Der Einsatz von großen Weidetieren zur Pflege von ausgedehnten Naturschutzflächen hat sich in den letzten Jahrzehnten zu einer anerkannten Strategie im Umgang mit sogenanntem „Offenland“ entwickelt. Besonders in den Niederlanden ist die „Wilde Weide“ bereits seit den 80er Jahren erfolgreich im Naturschutz etabliert. Weitläufige Landschaften werden dort mithilfe von robusten Rinder- und Pferderassen gepflegt. Eine nahe liegende Entwicklung, denn der Großteil der artenreichen Biotope in unserer historischen Kulturlandschaft ist durch menschliche Nutzung entstanden: insbesondere durch eine angepasste Beweidung mit Nutztieren wie Rinder, Pferde, Schafe und Ziegen.
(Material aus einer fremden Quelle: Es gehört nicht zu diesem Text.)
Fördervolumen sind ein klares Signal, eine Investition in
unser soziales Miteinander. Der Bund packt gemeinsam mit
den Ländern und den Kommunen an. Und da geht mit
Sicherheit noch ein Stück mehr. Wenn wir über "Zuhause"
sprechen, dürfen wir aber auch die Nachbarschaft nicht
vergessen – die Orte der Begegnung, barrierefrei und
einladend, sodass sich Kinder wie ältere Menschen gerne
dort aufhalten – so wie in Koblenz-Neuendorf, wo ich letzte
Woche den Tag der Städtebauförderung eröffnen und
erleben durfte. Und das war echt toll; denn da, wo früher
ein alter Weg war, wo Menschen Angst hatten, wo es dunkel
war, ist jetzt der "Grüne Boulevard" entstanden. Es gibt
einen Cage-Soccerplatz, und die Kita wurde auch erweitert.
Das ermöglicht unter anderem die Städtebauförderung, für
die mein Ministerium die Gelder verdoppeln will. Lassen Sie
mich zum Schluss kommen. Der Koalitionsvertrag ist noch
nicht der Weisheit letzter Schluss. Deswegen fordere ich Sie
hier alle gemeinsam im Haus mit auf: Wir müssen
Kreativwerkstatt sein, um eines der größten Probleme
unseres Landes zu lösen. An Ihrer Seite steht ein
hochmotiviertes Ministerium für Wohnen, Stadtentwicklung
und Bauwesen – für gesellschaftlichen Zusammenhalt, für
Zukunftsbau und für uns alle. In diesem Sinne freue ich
Weite Blicke über lila blühende Heide und offene Sandlandschaften, ursprüngliche Eichenwälder und artenreiche Niederungen. Kulturhistorische Relikte aus der militärischer Nutzung und Begegnungen mit großen Weidetiere wie Wisente, Heckrinder, Przewalski- und Konikpferden entlang der Wege. Die Landschaft in der Döberitzer Heide ist vielfältig und lässt sich am Besten bei einer Wanderung entdecken.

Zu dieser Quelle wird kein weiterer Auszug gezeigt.